Jetzt kommt der Film in die Kinos. Lohnt er sich? DER WESTEN hat ihn sich mal angeschaut.
„Pottkinder“ wurde in Mülheim gedreht. Könnte aber auch in Essen spielen. Oder in Bochum. Gelsenkirchen. Oberhausen. Da tut sich nichts. Ist halt der Pott. Aber nicht der alte, der dreckige, der mit den Fördertürmen.
Sondern der neue, der mit Bürojobs, der noch nach seinem Sinn sucht: Vater Jörg arbeitet im Büro, Mutter Inge ist Hausfrau – und unglücklich damit – Sohn Michael fast mit dem Studium fertig. Aber was kommt dann?
Drei Geschichten also. Erzählt in eineinhalb Stunden. Die Lustige über den Vater, der jeden Morgen auf der Arbeit einen neuen Pförtner zu Gesicht bekommt und von ihnen in bester Helge-Schneider-Manier in skurrile Gespräche verwickelt wird.
Die Pförtner werden gespielt von allerlei Ruhrgebietsprominenz. Peter Neururer, Comedian Hennes Bender oder Radiomann Fritz Eckenga.
Dann der gesellschaftskritische Teil über Mutter Inge. Krank. Depressiv. Doch zunächst unverstanden von ihren Mitmenschen.
Und zuletzt der sinnsuchende Handlungsstrang über Sohn Michael. Der hat irgendwas mit Sport-Marketing studiert. Doch was wird man damit, in einer Region, in der die Arbeitslosigkeit immer noch hoch und der Strukturwandel noch immer nicht vollzogen ist?
Drei Storys in einem Film
Die Erzählstränge fesseln. Passen zusammen. Tragen den Film bis zum Schluss. „Wenn du Zuschauer am Ende lacht, weint und sich unterhalten gefühlt hat, dann habe ich mein Ziel erreicht“, sagt Regisseur Alexander Waldhelm im Interview. Das gelingt.
Die Laiendarsteller agieren im Rahmen ihrer Möglichkeiten. Gerade Mutter Inge, gespielt von Patricia Höfer, fällt positiv auf. Auch Gerd Fleuren als Vater Jörg nimmt man den Gutherzigen aber manchmal etwas unbedachten Ruhrpott-Vater ab.
In jeder Szene steckt Herzblut
Sohn Michael (Michael Mölders) hat mit seinem Hipster-Bart nicht nur Ähnlichkeiten zu Christioph Metzelder, seine Mimik bei der Jobsuche hat auch immer etwas zu viel von einem aalglatten Fußballprofi.

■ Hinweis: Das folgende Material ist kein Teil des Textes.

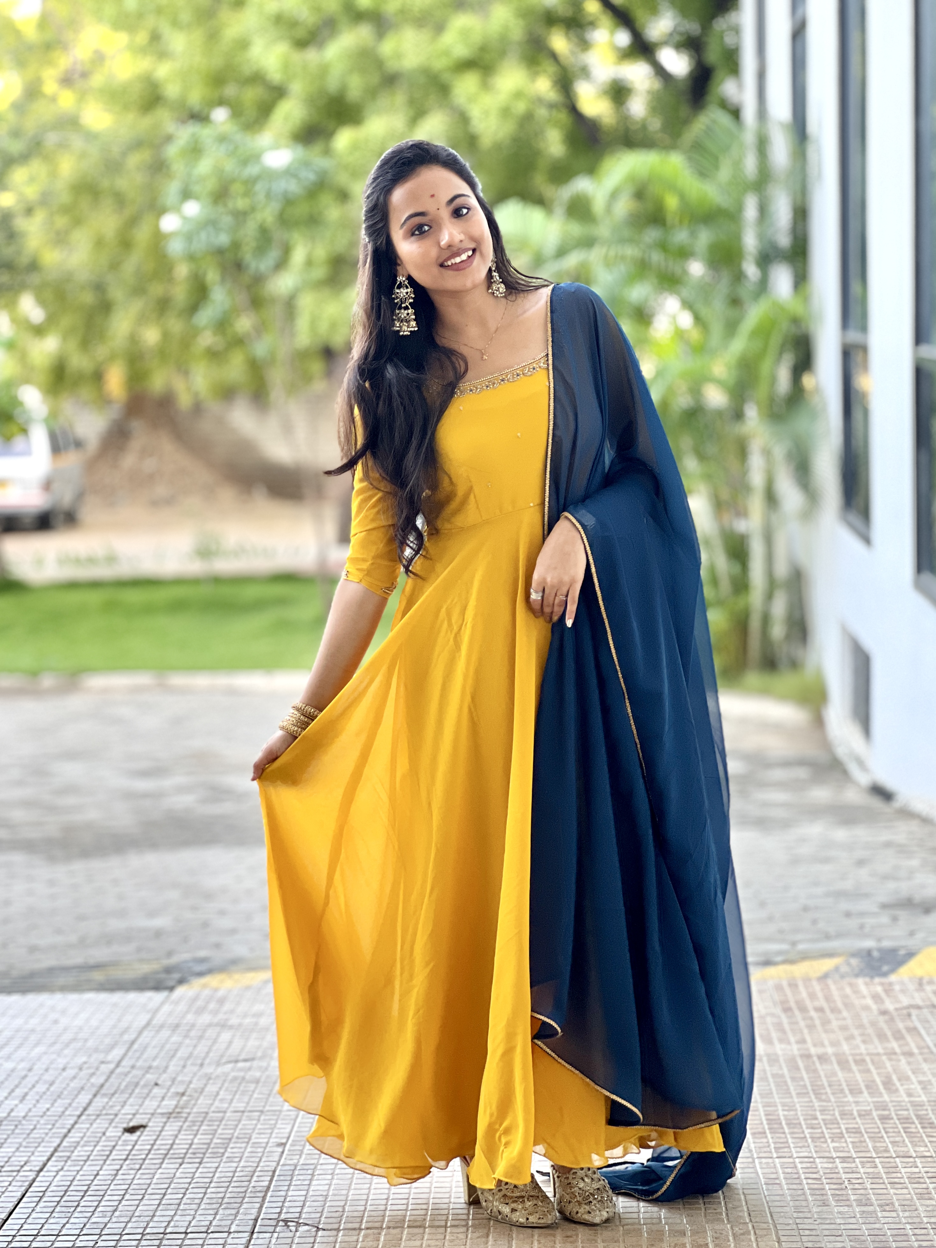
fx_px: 2776
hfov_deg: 19.1
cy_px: 624
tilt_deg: -6.0
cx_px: 468
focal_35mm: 77
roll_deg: +2.6
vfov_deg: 25.3
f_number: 2.8
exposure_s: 1/121
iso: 125
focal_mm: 9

In den Szenen steckt Herzblut. Das sieht man. Und so fallen die ganzen kleinen Fehler auch nicht wirklich auf. Wenn Vater Jörg mal im Polohemd das Haus verlässt und auf der Arbeit im Anzug erscheint. Klassischer Anschlussfehler halt. Oder wenn die Uhren beim Frühstück der Klüsens konsequent drei Uhr nachmittags zeigen.

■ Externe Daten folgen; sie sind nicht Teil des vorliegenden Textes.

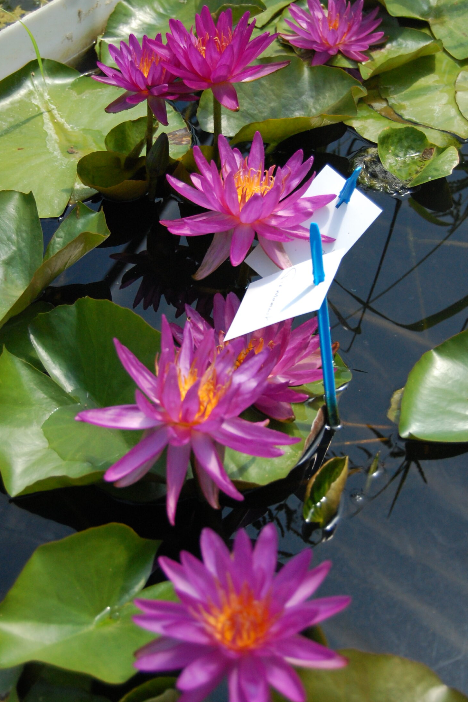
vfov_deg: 32.6
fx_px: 1200
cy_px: 344
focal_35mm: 62
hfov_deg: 22.1
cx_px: 237
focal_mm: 35
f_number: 4.8
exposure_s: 1/3200
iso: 800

Auch stimmt das Timing der Dialoge in den lustigen Szenen nicht immer. Egal, erinnert so nur noch Helge Schneider, bei dem die meisten Lachkrämpfe auch immer erst dann kommen, wenn niemand spricht. Ansonsten ist der Film aber handwerklich durch und durch gut gemacht.
Pottkinder erfindet das Genre des Ruhrpottfilms nicht neu. Will er auch nicht. Er ist für Menschen aus dem Pott. Von Menschen aus dem Pott.